A run of records:
-*-*-

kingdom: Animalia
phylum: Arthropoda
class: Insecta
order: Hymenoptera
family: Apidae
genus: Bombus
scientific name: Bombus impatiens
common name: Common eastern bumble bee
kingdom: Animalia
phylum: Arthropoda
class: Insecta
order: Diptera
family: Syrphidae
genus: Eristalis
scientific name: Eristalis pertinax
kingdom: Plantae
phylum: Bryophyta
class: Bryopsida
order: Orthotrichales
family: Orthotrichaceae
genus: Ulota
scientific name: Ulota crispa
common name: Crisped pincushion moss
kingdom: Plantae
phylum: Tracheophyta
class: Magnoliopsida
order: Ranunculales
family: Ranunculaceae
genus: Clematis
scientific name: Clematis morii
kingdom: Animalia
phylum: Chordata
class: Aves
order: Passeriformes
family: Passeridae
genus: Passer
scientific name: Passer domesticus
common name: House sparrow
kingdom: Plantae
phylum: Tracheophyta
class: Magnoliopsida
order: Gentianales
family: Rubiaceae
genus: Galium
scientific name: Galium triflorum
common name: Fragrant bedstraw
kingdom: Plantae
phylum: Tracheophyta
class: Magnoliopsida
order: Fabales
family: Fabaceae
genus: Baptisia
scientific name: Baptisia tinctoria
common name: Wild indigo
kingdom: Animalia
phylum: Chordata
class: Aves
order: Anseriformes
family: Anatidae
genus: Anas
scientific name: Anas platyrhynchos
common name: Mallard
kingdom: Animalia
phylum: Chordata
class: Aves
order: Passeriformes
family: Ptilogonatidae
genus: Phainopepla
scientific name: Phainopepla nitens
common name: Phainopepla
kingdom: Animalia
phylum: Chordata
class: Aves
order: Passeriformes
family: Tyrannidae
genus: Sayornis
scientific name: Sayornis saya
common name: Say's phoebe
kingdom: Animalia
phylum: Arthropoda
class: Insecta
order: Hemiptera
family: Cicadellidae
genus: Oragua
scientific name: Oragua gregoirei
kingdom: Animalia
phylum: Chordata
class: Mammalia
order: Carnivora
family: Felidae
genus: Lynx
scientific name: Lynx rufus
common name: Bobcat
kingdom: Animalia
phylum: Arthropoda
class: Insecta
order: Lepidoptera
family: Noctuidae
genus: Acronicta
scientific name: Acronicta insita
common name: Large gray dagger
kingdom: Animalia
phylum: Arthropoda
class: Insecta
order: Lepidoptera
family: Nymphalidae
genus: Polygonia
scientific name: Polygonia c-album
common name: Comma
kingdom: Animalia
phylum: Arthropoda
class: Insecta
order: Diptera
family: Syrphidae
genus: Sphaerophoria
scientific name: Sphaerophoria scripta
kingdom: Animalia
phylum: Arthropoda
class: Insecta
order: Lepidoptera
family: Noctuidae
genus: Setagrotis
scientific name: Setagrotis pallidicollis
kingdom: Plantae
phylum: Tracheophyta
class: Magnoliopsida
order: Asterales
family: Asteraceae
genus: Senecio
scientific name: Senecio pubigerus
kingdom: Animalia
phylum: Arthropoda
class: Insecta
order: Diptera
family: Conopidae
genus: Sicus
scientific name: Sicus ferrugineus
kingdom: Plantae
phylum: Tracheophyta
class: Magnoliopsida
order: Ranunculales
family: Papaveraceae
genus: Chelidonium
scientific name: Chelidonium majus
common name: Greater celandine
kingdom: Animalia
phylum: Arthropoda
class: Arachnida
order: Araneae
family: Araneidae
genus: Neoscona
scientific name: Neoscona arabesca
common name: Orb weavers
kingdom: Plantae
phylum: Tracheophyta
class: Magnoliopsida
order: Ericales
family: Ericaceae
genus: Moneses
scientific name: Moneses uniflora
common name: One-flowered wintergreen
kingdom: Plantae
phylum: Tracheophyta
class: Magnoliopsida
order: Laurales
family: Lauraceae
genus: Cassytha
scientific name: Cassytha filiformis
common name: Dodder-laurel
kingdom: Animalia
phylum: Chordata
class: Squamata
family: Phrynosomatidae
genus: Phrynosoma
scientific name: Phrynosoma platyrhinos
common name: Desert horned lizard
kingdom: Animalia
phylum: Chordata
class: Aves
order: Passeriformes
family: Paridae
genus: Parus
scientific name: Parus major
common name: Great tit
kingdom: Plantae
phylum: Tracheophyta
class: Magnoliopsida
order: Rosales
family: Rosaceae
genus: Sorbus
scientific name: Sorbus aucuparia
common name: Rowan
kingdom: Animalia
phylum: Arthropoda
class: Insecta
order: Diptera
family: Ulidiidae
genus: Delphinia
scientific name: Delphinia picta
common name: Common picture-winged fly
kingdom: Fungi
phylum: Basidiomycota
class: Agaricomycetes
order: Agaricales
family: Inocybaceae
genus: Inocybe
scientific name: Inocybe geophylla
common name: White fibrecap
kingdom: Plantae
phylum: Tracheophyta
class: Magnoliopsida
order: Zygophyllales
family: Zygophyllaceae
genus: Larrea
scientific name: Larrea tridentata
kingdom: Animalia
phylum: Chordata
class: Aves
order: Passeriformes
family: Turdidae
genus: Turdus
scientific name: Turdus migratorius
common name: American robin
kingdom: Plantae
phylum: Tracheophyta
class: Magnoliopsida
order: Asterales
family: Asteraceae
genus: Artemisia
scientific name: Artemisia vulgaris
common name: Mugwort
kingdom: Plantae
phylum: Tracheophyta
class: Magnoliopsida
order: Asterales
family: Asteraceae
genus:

-*-*-

• Directions for this task:
Rewrite the records from the line containing "kingdom: Fungi" through the end of the records, substituting "vernacular name" for each "common name" and leaving everything else unchanged.

• Worked solution:
kingdom: Fungi
phylum: Basidiomycota
class: Agaricomycetes
order: Agaricales
family: Inocybaceae
genus: Inocybe
scientific name: Inocybe geophylla
vernacular name: White fibrecap
kingdom: Plantae
phylum: Tracheophyta
class: Magnoliopsida
order: Zygophyllales
family: Zygophyllaceae
genus: Larrea
scientific name: Larrea tridentata
kingdom: Animalia
phylum: Chordata
class: Aves
order: Passeriformes
family: Turdidae
genus: Turdus
scientific name: Turdus migratorius
vernacular name: American robin
kingdom: Plantae
phylum: Tracheophyta
class: Magnoliopsida
order: Asterales
family: Asteraceae
genus: Artemisia
scientific name: Artemisia vulgaris
vernacular name: Mugwort
kingdom: Plantae
phylum: Tracheophyta
class: Magnoliopsida
order: Asterales
family: Asteraceae
genus:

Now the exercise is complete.